Chacon communicated with Stephanie Mizuno, the City Council’s operations manager, on June 17 about a “hostile work environment,” but “never expressly stated that she was suffering sexual harassment,” according to the claim. Mizuno told Chacon she should “apply for workers’ compensation.” Mizuno declined comment Monday.

According to Chacon’s claim, “Sacramento made no reasonable attempt to investigate (Chacon’s) complaint, accommodate her disability, or engage in any good faith interactive process.”

The claim alleges that city officials “failed to respond to Ms. Chacon’s complaints.” Chacon alleged the city “used its official process” to “aid and abet Mr. Warren’s sexual harassment of Ms. Chacon.” Witnesses named in the claim include three former and current staff aides to Warren, as well as Councilman Rick Jennings and city Director of Human Resources Geri Hamby.

Warren, elected to the City Council in 2012, grew up in Del Paso Heights and played football at Grant High School.
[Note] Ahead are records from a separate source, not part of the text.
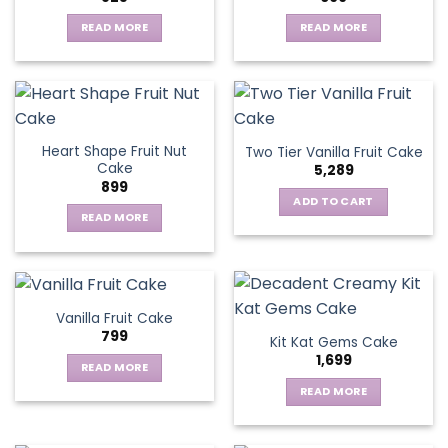
options
may
READ MORE
READ MORE
be
chosen
on
the
product
page
Heart Shape Fruit Nut
Two Tier Vanilla Fruit Cake
Cake
5,289
899
ADD TO CART
READ MORE
Vanilla Fruit Cake
799
Kit Kat Gems Cake
1,699
READ MORE
READ MORE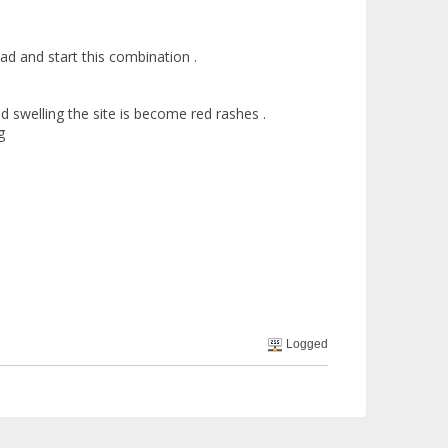
d and start this combination .
 swelling the site is become red rashes .
g
Logged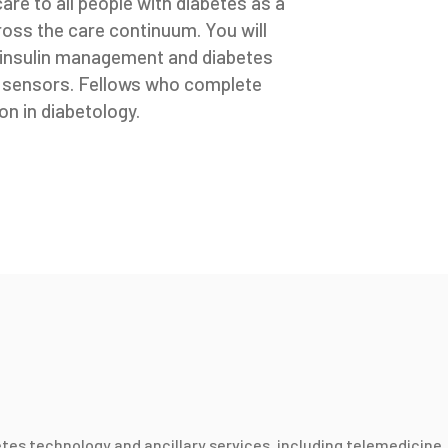
 care to all people with diabetes as a
cross the care continuum. You will
, insulin management and diabetes
d sensors. Fellows who complete
on in diabetology.
etes technology and ancillary services, including telemedicine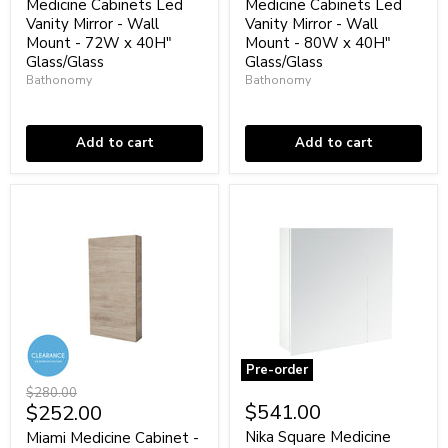
Vanity
Vanity
Medicine Cabinets Led
Medicine Cabinets Led
Mirror
Mirror
Vanity Mirror - Wall
Vanity Mirror - Wall
-
-
Mount - 72W x 40H"
Mount - 80W x 40H"
Wall
Wall
Glass/Glass
Glass/Glass
Mount
Mount
Bathonomy
Bathonomy
-
-
72W
80W
Low stock
Low stock
x
x
40H"
40H"
Add to cart
Add to cart
Glass/Glass
Glass/Glass
Pre-order
Miami
Nika
Original
$280.00
Medicine
Square
Current
$541.00
$252.00
price
Cabinet
Medicine
price
-
Cabinet
Nika Square Medicine
Miami Medicine Cabinet -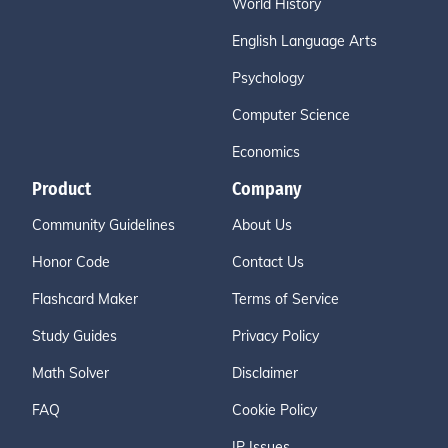
World History
English Language Arts
Psychology
Computer Science
Economics
Product
Company
Community Guidelines
About Us
Honor Code
Contact Us
Flashcard Maker
Terms of Service
Study Guides
Privacy Policy
Math Solver
Disclaimer
FAQ
Cookie Policy
IP Issues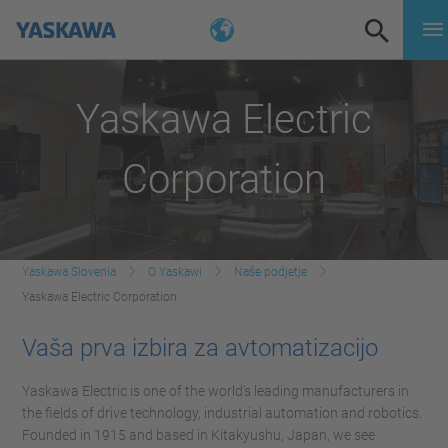
Yaskawa Electric
Corporation
Yaskawa Slovenia
O Yaskawi
Naše podjetje
Yaskawa Electric Corporation
Vaša prva izbira za avtomatizacijo
Yaskawa Electric is one of the world’s leading manufacturers in
the fields of drive technology, industrial automation and robotics.
Founded in 1915 and based in Kitakyushu, Japan, we see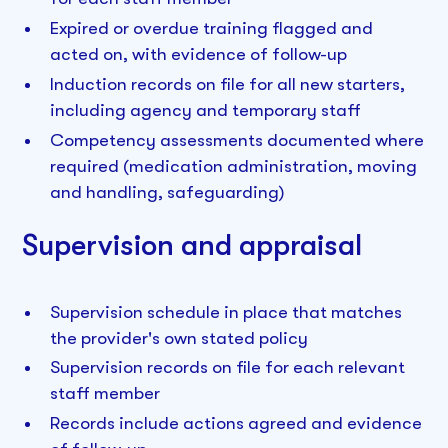
Expired or overdue training flagged and
acted on, with evidence of follow-up
Induction records on file for all new starters,
including agency and temporary staff
Competency assessments documented where
required (medication administration, moving
and handling, safeguarding)
Supervision and appraisal
Supervision schedule in place that matches
the provider's own stated policy
Supervision records on file for each relevant
staff member
Records include actions agreed and evidence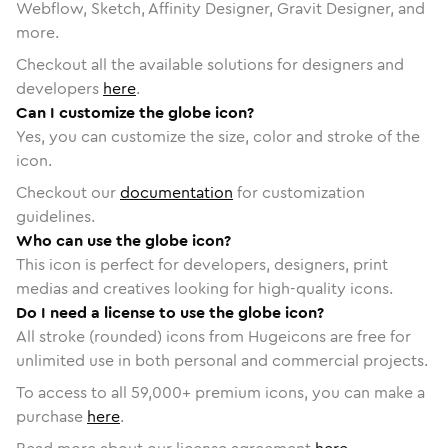
Webflow, Sketch, Affinity Designer, Gravit Designer, and
more.
Checkout all the available solutions for designers and
developers
here
.
Can I customize the globe icon?
Yes, you can customize the size, color and stroke of the
icon.
Checkout our
documentation
for customization
guidelines.
Who can use the globe icon?
This icon is perfect for developers, designers, print
medias and creatives looking for high-quality icons.
Do I need a license to use the globe icon?
All stroke (rounded) icons from Hugeicons are free for
unlimited use in both personal and commercial projects.
To access to all
59,000
+ premium icons, you can make a
purchase
here
.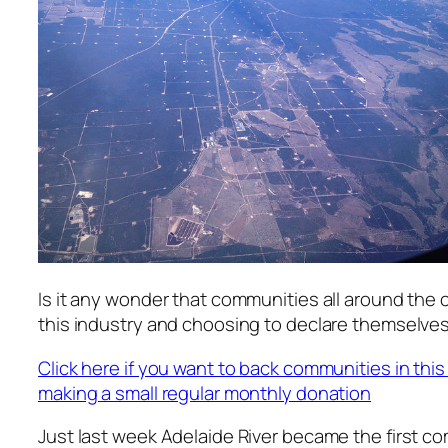
Is it any wonder that communities all around the 
this industry and choosing to declare themselves
Click here if you want to back communities in this
making a small regular monthly donation
Just last week Adelaide River became the first c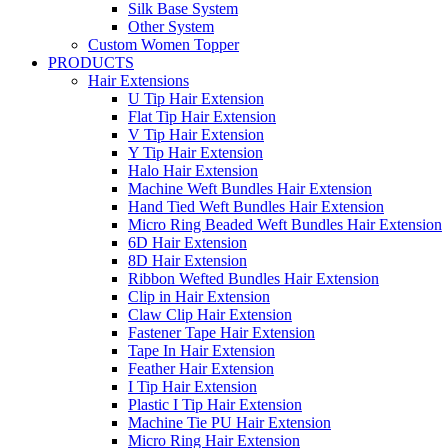
Silk Base System
Other System
Custom Women Topper
PRODUCTS
Hair Extensions
U Tip Hair Extension
Flat Tip Hair Extension
V Tip Hair Extension
Y Tip Hair Extension
Halo Hair Extension
Machine Weft Bundles Hair Extension
Hand Tied Weft Bundles Hair Extension
Micro Ring Beaded Weft Bundles Hair Extension
6D Hair Extension
8D Hair Extension
Ribbon Wefted Bundles Hair Extension
Clip in Hair Extension
Claw Clip Hair Extension
Fastener Tape Hair Extension
Tape In Hair Extension
Feather Hair Extension
I Tip Hair Extension
Plastic I Tip Hair Extension
Machine Tie PU Hair Extension
Micro Ring Hair Extension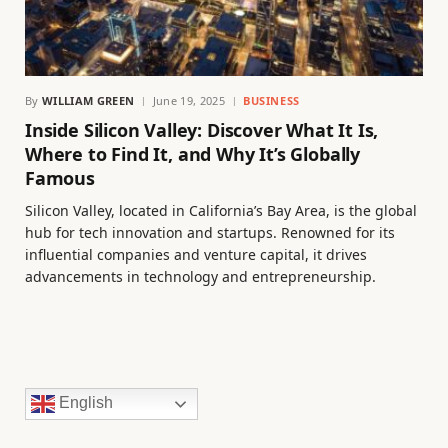
By
WILLIAM GREEN
June 19, 2025
BUSINESS
Inside Silicon Valley: Discover What It Is,
Where to Find It, and Why It’s Globally
Famous
Silicon Valley, located in California’s Bay Area, is the global
hub for tech innovation and startups. Renowned for its
influential companies and venture capital, it drives
advancements in technology and entrepreneurship.
English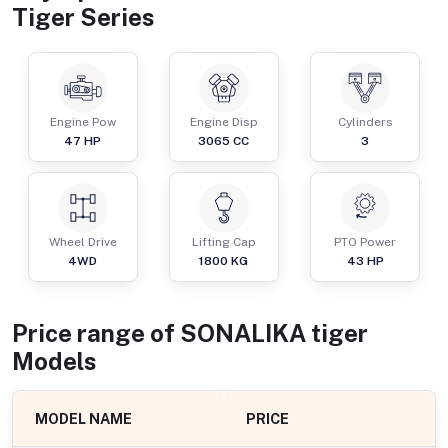
Tiger Series
Engine Pow
Engine Disp
Cylinders
47
HP
3065
CC
3
Wheel Drive
Lifting Cap
PTO Power
4WD
1800
KG
43
HP
Price range of
SONALIKA
tiger
Models
MODEL NAME
PRICE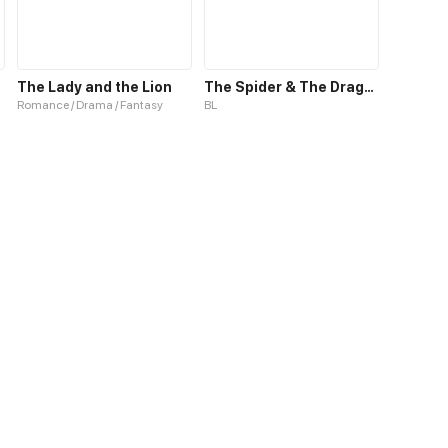
The Lady and the Lion
The Spider & The Dragonfly
Romance / Drama / Fantasy
BL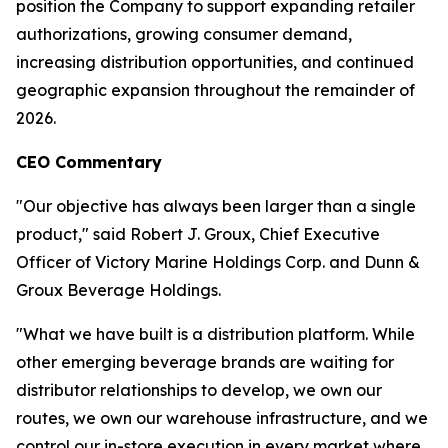
position the Company to support expanding retailer
authorizations, growing consumer demand,
increasing distribution opportunities, and continued
geographic expansion throughout the remainder of
2026.
CEO Commentary
"Our objective has always been larger than a single
product," said Robert J. Groux, Chief Executive
Officer of Victory Marine Holdings Corp. and Dunn &
Groux Beverage Holdings.
"What we have built is a distribution platform. While
other emerging beverage brands are waiting for
distributor relationships to develop, we own our
routes, we own our warehouse infrastructure, and we
control our in-store execution in every market where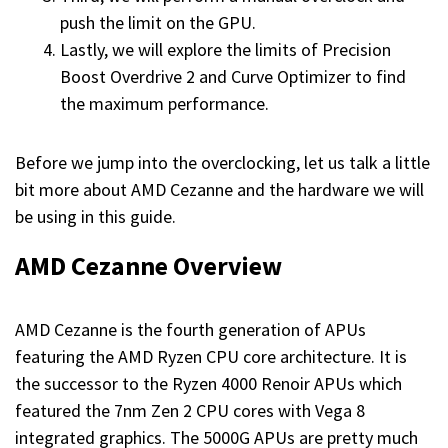
push the limit on the GPU.
Lastly, we will explore the limits of Precision
Boost Overdrive 2 and Curve Optimizer to find
the maximum performance.
Before we jump into the overclocking, let us talk a little
bit more about AMD Cezanne and the hardware we will
be using in this guide.
AMD Cezanne Overview
AMD Cezanne is the fourth generation of APUs
featuring the AMD Ryzen CPU core architecture. It is
the successor to the Ryzen 4000 Renoir APUs which
featured the 7nm Zen 2 CPU cores with Vega 8
integrated graphics. The 5000G APUs are pretty much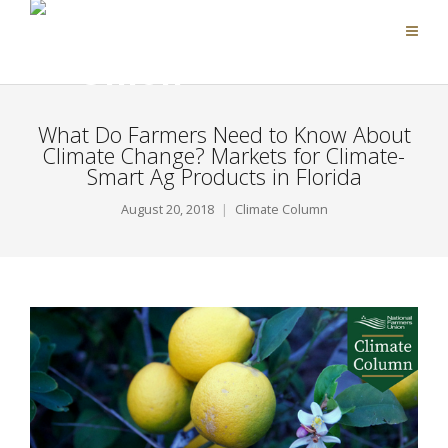
What Do Farmers Need to Know About
Climate Change? Markets for Climate-
Smart Ag Products in Florida
August 20, 2018
Climate Column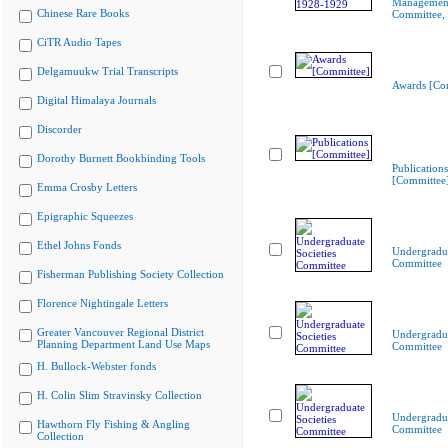
Managemen
Chinese Rare Books
Committee,
CiTR Audio Tapes
Delgamuukw Trial Transcripts
Awards [Co
Digital Himalaya Journals
Discorder
Dorothy Burnett Bookbinding Tools
Publications
[Committee
Emma Crosby Letters
Epigraphic Squeezes
Ethel Johns Fonds
Undergradua
Committee
Fisherman Publishing Society Collection
Florence Nightingale Letters
Greater Vancouver Regional District
Undergradua
Planning Department Land Use Maps
Committee
H. Bullock-Webster fonds
H. Colin Slim Stravinsky Collection
Undergradua
Hawthorn Fly Fishing & Angling
Committee
Collection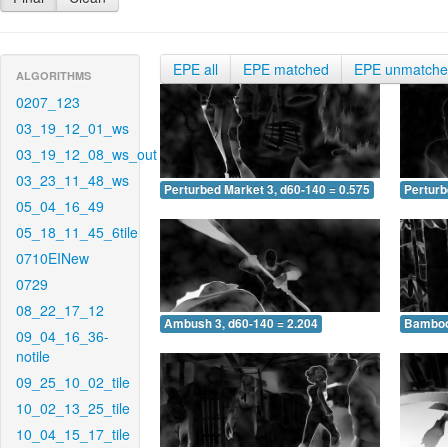
EPE all
EPE matched
EPE unmatch
ALGORITHMS
0207_123
03_19_12_01_ws
03_19_12_08_ws_out
03_23_11_48_ws
Perturbed Market 3, d60-140 = 0.575
Perturb
05_04_16_49
05_18_11_45_6tile
0710EINew
0729
08_22_17_12
Ambush 3, d60-140 = 2.204
Bamboo 
09_04_16_36-
notile
09_25_10_02_tile
10_02_13_25_tile
10_04_15_17_tile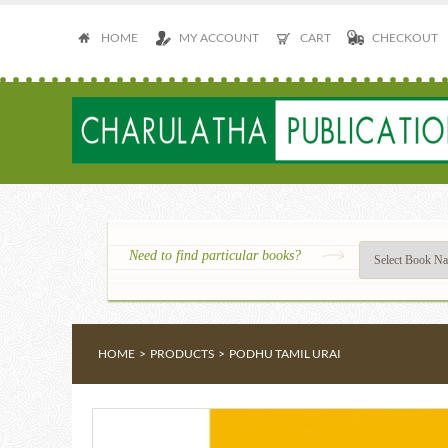
HOME
MY ACCOUNT
CART
CHECKOUT
Need to find particular books?
HOME
>
PRODUCTS
>
PODHU TAMIL URAI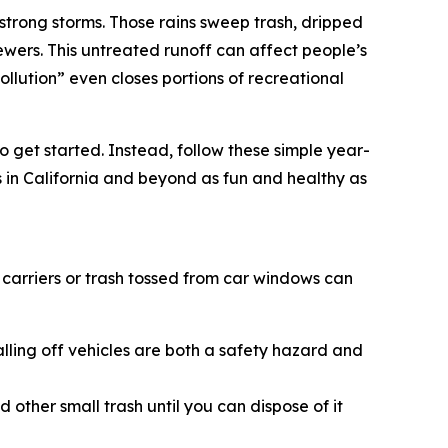
strong storms. Those rains sweep trash, dripped
wers. This untreated runoff can affect people’s
lution” even closes portions of recreational
o get started. Instead, follow these simple year-
 in California and beyond as fun and healthy as
carriers or trash tossed from car windows can
alling off vehicles are both a safety hazard and
other small trash until you can dispose of it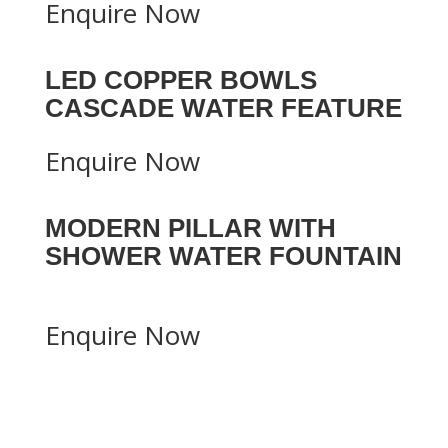
Enquire Now
LED COPPER BOWLS
CASCADE WATER FEATURE
Enquire Now
MODERN PILLAR WITH
SHOWER WATER FOUNTAIN
Enquire Now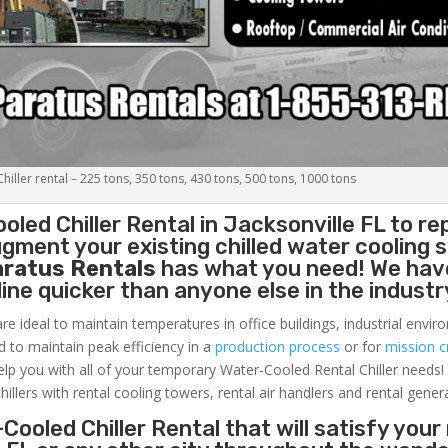
iller rental – 225 tons, 350 tons, 430 tons, 500 tons, 1000 tons
oled Chiller
Rental in Jacksonville FL to re
gment your existing chilled water cooling 
aratus Rentals
has what you need! We hav
nline quicker than anyone else in the industr
re ideal to maintain temperatures in office buildings, industrial envi
ed to maintain peak efficiency in a
production process
or for
mission cr
elp you with all of your temporary Water-Cooled Rental Chiller needs!
hillers with rental cooling towers, rental air handlers and rental gener
Cooled Chiller Rental that will satisfy your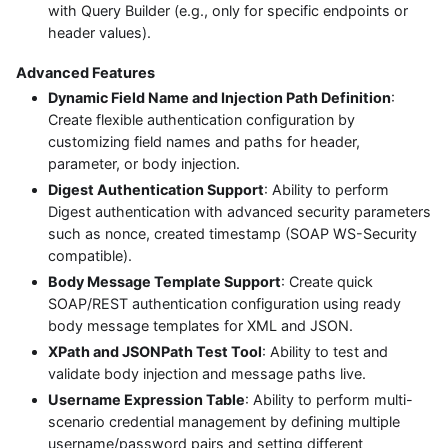
with Query Builder (e.g., only for specific endpoints or
header values).
Advanced Features
Dynamic Field Name and Injection Path Definition
:
Create flexible authentication configuration by
customizing field names and paths for header,
parameter, or body injection.
Digest Authentication Support
: Ability to perform
Digest authentication with advanced security parameters
such as nonce, created timestamp (SOAP WS-Security
compatible).
Body Message Template Support
: Create quick
SOAP/REST authentication configuration using ready
body message templates for XML and JSON.
XPath and JSONPath Test Tool
: Ability to test and
validate body injection and message paths live.
Username Expression Table
: Ability to perform multi-
scenario credential management by defining multiple
username/password pairs and setting different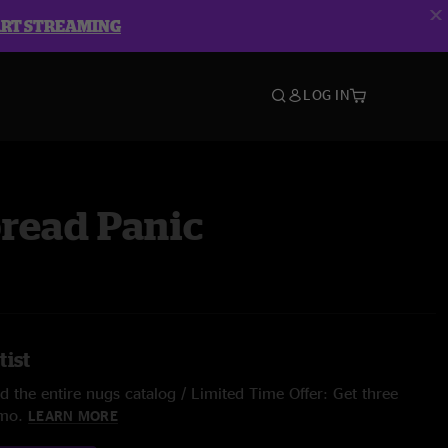
ART STREAMING
LOG IN
read Panic
tist
 the entire nugs catalog / Limited Time Offer: Get three
/mo.
LEARN MORE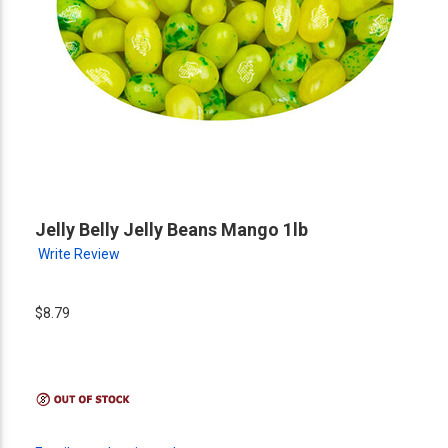
Jelly Belly Jelly Beans Mango 1lb
Write Review
$8.79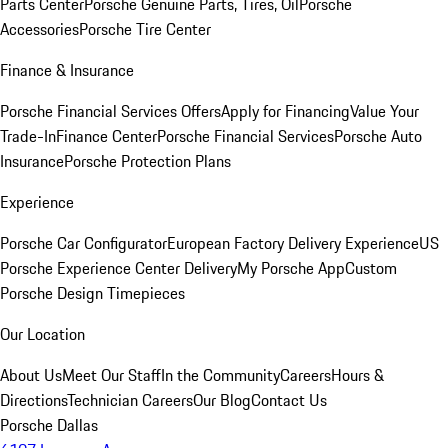
Parts Center
Porsche Genuine Parts, Tires, Oil
Porsche
Accessories
Porsche Tire Center
Finance & Insurance
Porsche Financial Services Offers
Apply for Financing
Value Your
Trade-In
Finance Center
Porsche Financial Services
Porsche Auto
Insurance
Porsche Protection Plans
Experience
Porsche Car Configurator
European Factory Delivery Experience
US
Porsche Experience Center Delivery
My Porsche App
Custom
Porsche Design Timepieces
Our Location
About Us
Meet Our Staff
In the Community
Careers
Hours &
Directions
Technician Careers
Our Blog
Contact Us
Porsche Dallas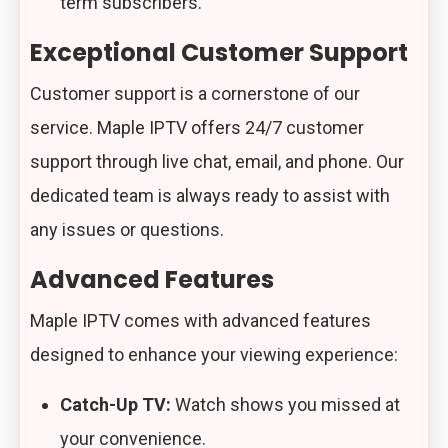
term subscribers.
Exceptional Customer Support
Customer support is a cornerstone of our
service. Maple IPTV offers 24/7 customer
support through live chat, email, and phone. Our
dedicated team is always ready to assist with
any issues or questions.
Advanced Features
Maple IPTV comes with advanced features
designed to enhance your viewing experience:
Catch-Up TV:
Watch shows you missed at
your convenience.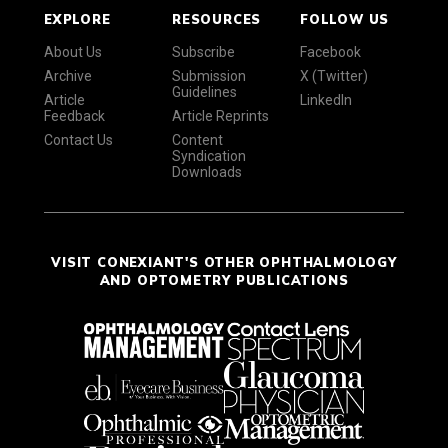
EXPLORE
RESOURCES
FOLLOW US
About Us
Subscribe
Facebook
Archive
Submission
X (Twitter)
Guidelines
Article
LinkedIn
Feedback
Article Reprints
Contact Us
Content
Syndication
Downloads
VISIT CONEXIANT'S OTHER OPHTHALMOLOGY
AND OPTOMETRY PUBLICATIONS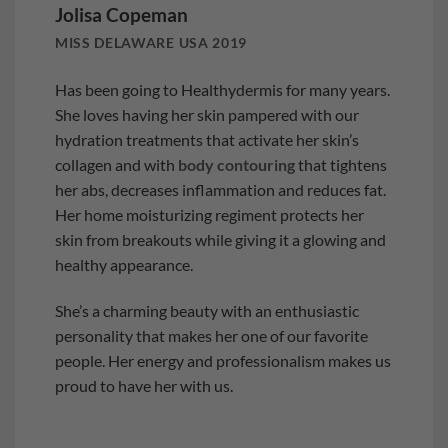
Jolisa Copeman
MISS DELAWARE USA 2019
Has been going to Healthydermis for many years.
She loves having her skin pampered with our
hydration treatments that activate her skin’s
collagen and with
body contouring
that tightens
her abs, decreases inflammation and reduces fat.
Her home moisturizing regiment protects her
skin from breakouts while giving it a glowing and
healthy appearance.
She’s a charming beauty with an enthusiastic
personality that makes her one of our favorite
people. Her energy and professionalism makes us
proud to have her with us.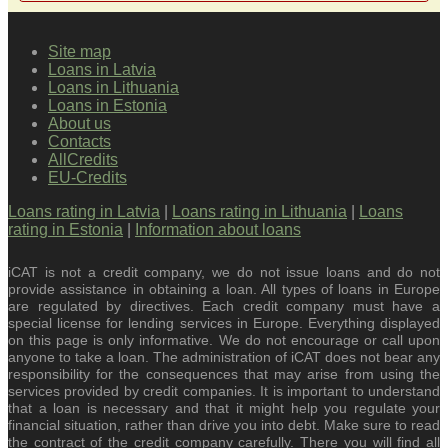
Site map
Loans in Latvia
Loans in Lithuania
Loans in Estonia
About us
Contacts
AllCredits
EU-Credits
Loans rating in Latvia
|
Loans rating in Lithuania
|
Loans
rating in Estonia
|
Information about loans
iCAT is not a credit company, we do not issue loans and do not
provide assistance in obtaining a loan. All types of loans in Europe
are regulated by directives. Each credit company must have a
special license for lending services in Europe. Everything displayed
on this page is only informative. We do not encourage or call upon
anyone to take a loan. The administration of iCAT does not bear any
responsibility for the consequences that may arise from using the
services provided by credit companies. It is important to understand
that a loan is necessary and that it might help you regulate your
financial situation, rather than drive you into debt. Make sure to read
the contract of the credit company carefully. There you will find all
He defeated former Councilman Rob Kerth in a tight and expensive race, vowing to represent a part of the city that often complains about being overlooked. He is married and has three children.

He is up for re-election next year and has been mentioned as a potential mayoral candidate if Johnson – a close political ally – does not seek a third term.

Warren’s development firm, New Faze, is headquartered on Del Paso Boulevard, the once-thriving commercial hub of North Sacramento. New Faze was once among the city’s most active development firms, but it was hit hard by the recession.

Warren and his company were the focus of several lawsuits that alleged unfinished work and unpaid bills. During his City Council campaign in 2012, Warren said some of the suits were aimed at subcontractors who worked on New Faze projects and that his company had never lost a legal battle.